--- START ---

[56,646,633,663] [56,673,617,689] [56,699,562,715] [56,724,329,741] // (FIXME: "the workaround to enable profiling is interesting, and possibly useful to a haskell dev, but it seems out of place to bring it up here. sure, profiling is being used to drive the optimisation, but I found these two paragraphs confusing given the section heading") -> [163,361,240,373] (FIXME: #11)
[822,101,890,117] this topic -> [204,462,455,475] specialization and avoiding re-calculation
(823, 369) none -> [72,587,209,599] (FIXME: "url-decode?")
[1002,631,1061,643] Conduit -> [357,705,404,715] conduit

--- END ---
--- START ---

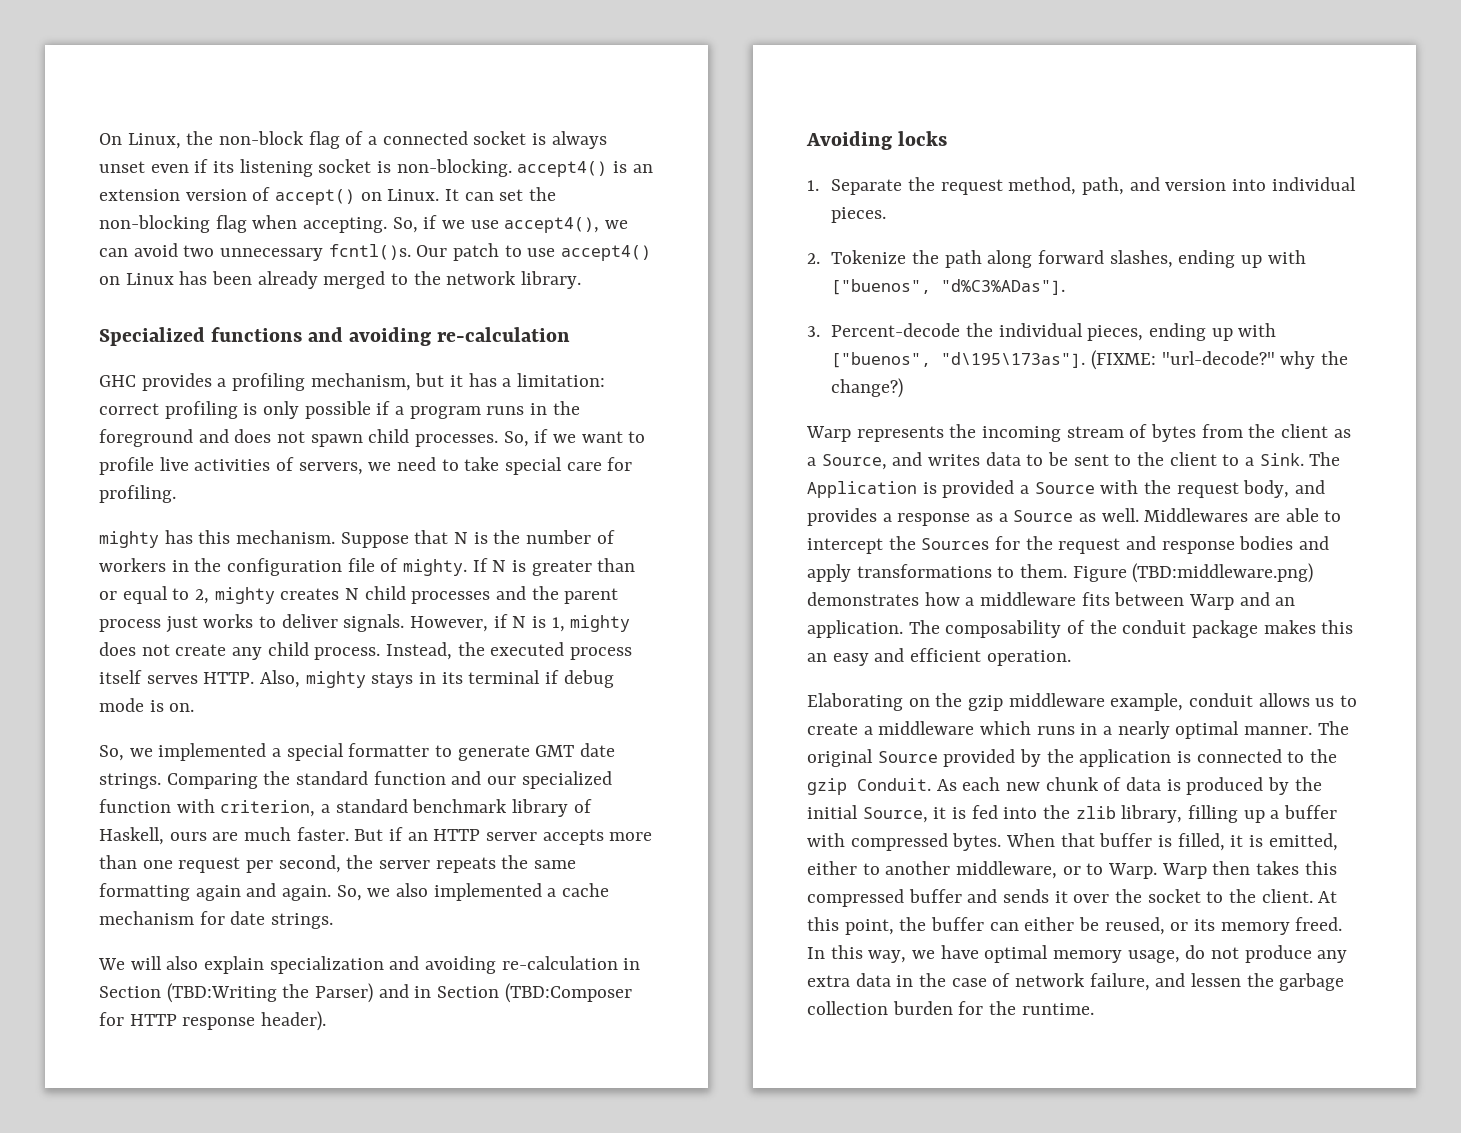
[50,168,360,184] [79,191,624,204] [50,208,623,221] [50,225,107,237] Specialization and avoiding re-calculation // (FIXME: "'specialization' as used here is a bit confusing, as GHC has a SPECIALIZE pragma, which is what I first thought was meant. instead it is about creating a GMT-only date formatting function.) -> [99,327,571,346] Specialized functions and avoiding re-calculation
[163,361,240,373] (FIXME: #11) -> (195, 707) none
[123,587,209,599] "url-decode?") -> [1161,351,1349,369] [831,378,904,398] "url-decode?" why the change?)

--- END ---
--- START ---

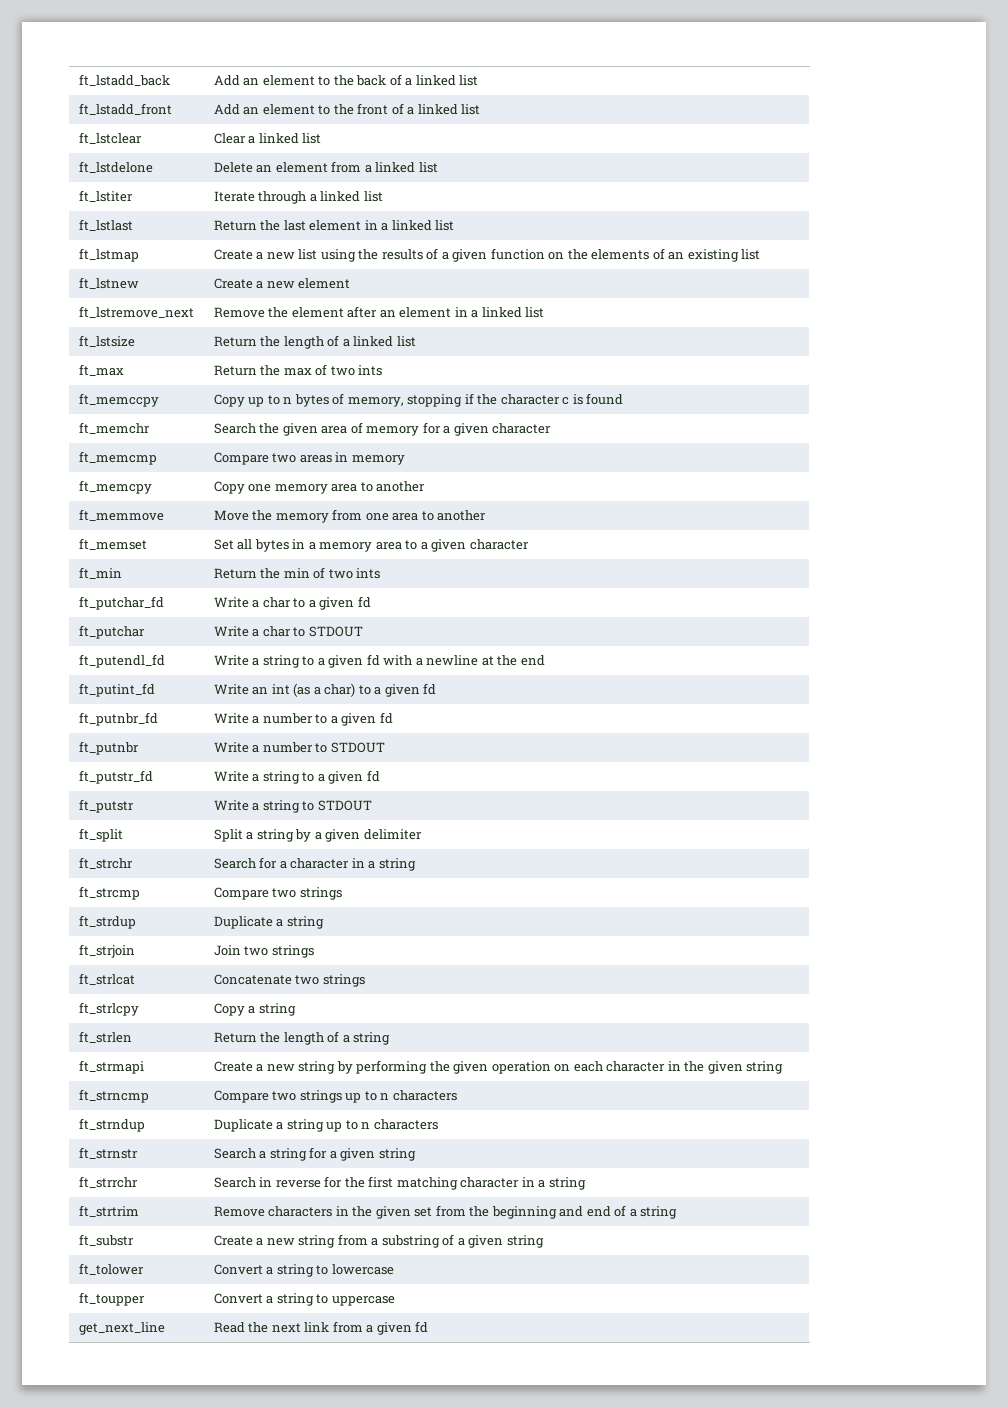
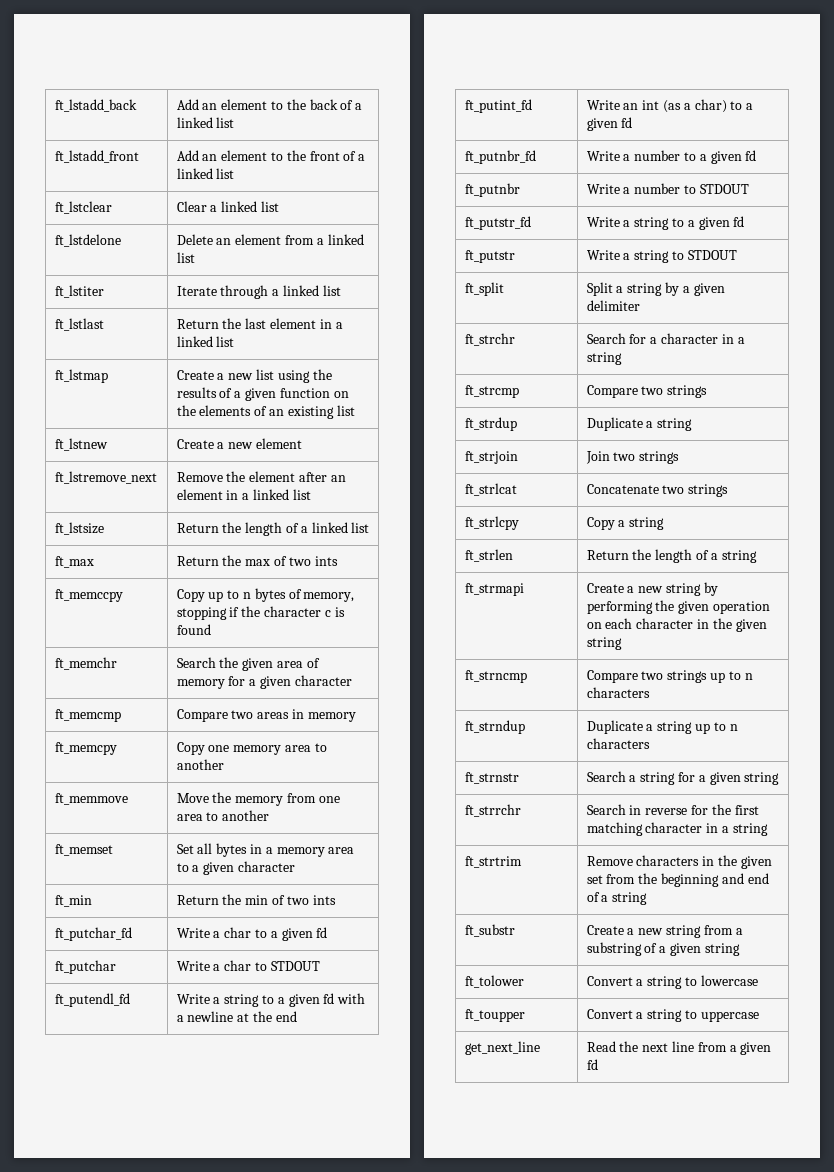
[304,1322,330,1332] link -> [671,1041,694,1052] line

--- END ---

TASK PROMPT:
Take the records above and return, word for word, only the lines that fall from the line with "[163,361,240,373] (FIXME: #11) ->" to the line with "why the change?)", both of them included.

RESULT FOR THIS EXERCISE:
[163,361,240,373] (FIXME: #11) -> (195, 707) none
[123,587,209,599] "url-decode?") -> [1161,351,1349,369] [831,378,904,398] "url-decode?" why the change?)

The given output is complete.